Metrics include information about the total number of dynamic filters, the number of completed dynamic filters, the number of available dynamic filters and the time spent waiting for dynamic filters.

Table scan redirections#

The connector supports table scan redirection to improve performance and reduce load on the data source.

SQL support#

The connector provides read and write access to data and metadata in a database using a JDBC connection. In addition to the globally available and read operation statements, the connector supports the following features:

Some SQL statements may not work depending on the database and JDBC driver.

Type mapping#

Type mapping configuration properties#

The following properties can be used to configure how data types from the connected data source are mapped to Trino data types and how the metadata is cached in Trino.

Property name

Description

Default value

unsupported-type-handling

Configure how unsupported column data types are handled:

  • IGNORE, column is not accessible.

  • CONVERT_TO_VARCHAR, column is converted to unbounded VARCHAR.

The respective catalog session property is unsupported_type_handling.

IGNORE

jdbc-types-mapped-to-varchar

Allow forced mapping of comma separated lists of data types to convert to unbounded VARCHAR

Security#

The connector includes a number of security-related features, detailed in the following sections.

User impersonation#

Generic JDBC connector supports user impersonation.

User impersonation can be enabled in the catalog file:

generic-jdbc.impersonation.enabled=true

User impersonation in Generic JDBC connector is based on SET ROLE.

Limitations#

Data types#

Support for data types depends on the data types in the external database and how the data types are reported by the JDBC driver of the external database. Actual support may vary from database to database.

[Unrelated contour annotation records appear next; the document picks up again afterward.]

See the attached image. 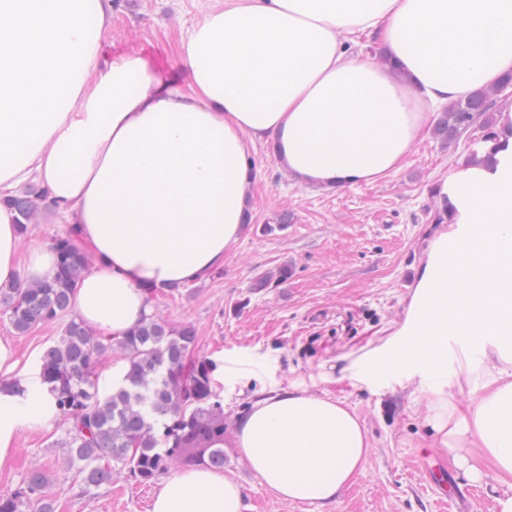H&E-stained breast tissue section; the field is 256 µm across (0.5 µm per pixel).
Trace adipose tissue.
<instances>
[{
    "label": "adipose tissue",
    "mask_w": 512,
    "mask_h": 512,
    "mask_svg": "<svg viewBox=\"0 0 512 512\" xmlns=\"http://www.w3.org/2000/svg\"><path fill=\"white\" fill-rule=\"evenodd\" d=\"M111 28L112 0H0V289L57 272L49 245L21 250L7 203L33 183L94 262L73 309L106 337L223 266L257 147L302 184L373 183L400 170L433 107L512 74V0H223L181 40V82L136 53L105 58ZM363 38L386 65L349 55ZM497 158L436 184L437 210L461 220L429 239L403 323L361 363L373 378L422 372L433 447L469 482L493 469L486 493L512 512V138ZM56 420L47 385L0 387V471L22 430ZM235 446L290 504L336 499L370 448L345 402L293 386L255 400ZM243 499L228 473L183 471L150 512H242Z\"/></svg>",
    "instance_id": "1"
}]
</instances>
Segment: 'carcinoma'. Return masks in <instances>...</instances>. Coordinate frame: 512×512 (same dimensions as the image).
I'll use <instances>...</instances> for the list:
<instances>
[{"label":"carcinoma","instance_id":"1","mask_svg":"<svg viewBox=\"0 0 512 512\" xmlns=\"http://www.w3.org/2000/svg\"><path fill=\"white\" fill-rule=\"evenodd\" d=\"M499 89H480L449 104L435 122V137L455 142L478 124L484 129L482 161L494 162L500 133L492 95ZM10 204L22 216L23 234L43 210L52 208L45 191L34 187ZM52 247L59 256L53 280L0 291V311L18 334L66 313L77 282L89 270V259L74 237L56 236ZM197 343L193 327L153 314L115 339L97 336L73 316L44 351L41 380L54 395L58 416L67 422L62 445L86 491L110 480L111 463L139 485L152 483L172 467L224 470V406L213 385L214 364L205 356L189 357ZM117 349L128 361L127 385L102 398L97 369ZM46 484L44 470H31L21 487L0 497V512H54L53 501L44 495Z\"/></svg>","mask_w":512,"mask_h":512}]
</instances>
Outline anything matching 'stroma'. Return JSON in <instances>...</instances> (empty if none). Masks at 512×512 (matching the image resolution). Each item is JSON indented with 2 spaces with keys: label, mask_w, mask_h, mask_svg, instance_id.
I'll list each match as a JSON object with an SVG mask.
<instances>
[{
  "label": "stroma",
  "mask_w": 512,
  "mask_h": 512,
  "mask_svg": "<svg viewBox=\"0 0 512 512\" xmlns=\"http://www.w3.org/2000/svg\"><path fill=\"white\" fill-rule=\"evenodd\" d=\"M108 55L135 52L157 71L183 77L177 49L205 7L217 0H113ZM480 128L445 145L426 134L403 167L374 184L343 190L295 183L271 147L254 162V198L241 240L204 282L156 299L151 309L175 325H192L197 354L224 356L217 390L224 417L235 422L263 392L295 386L310 395L344 401L359 416L372 445L362 474L331 502L287 504L270 493L240 459L224 449V468L241 484L247 512H495L481 485L450 469L431 446L419 375L405 371L364 379L355 360L380 346L403 322L422 247L436 229L433 189L479 151ZM286 216L284 230L263 224ZM287 268V281L255 289L264 275ZM63 321L15 333L0 313V338L12 341L17 363L0 370V384L40 377L43 351ZM67 426L56 421L23 430L12 468L0 471V497L14 492L32 467L47 470L45 493L55 512H149L160 483L138 485L120 471L84 491L64 464ZM443 473L435 480L423 465Z\"/></svg>",
  "instance_id": "35a3bbf8"
}]
</instances>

The Generic JDBC connector will hide columns which data type it considered unsupported. In the extreme case, this may mean that no columns are visible, if all data types being used are unsupported.

If you want to query data with unsupported types, you can define a view in your external database, converting unsupported data types to supported ones (converting to VARCHAR is usually a good choice). Then you should query this view from SEP, instead of the underlying table.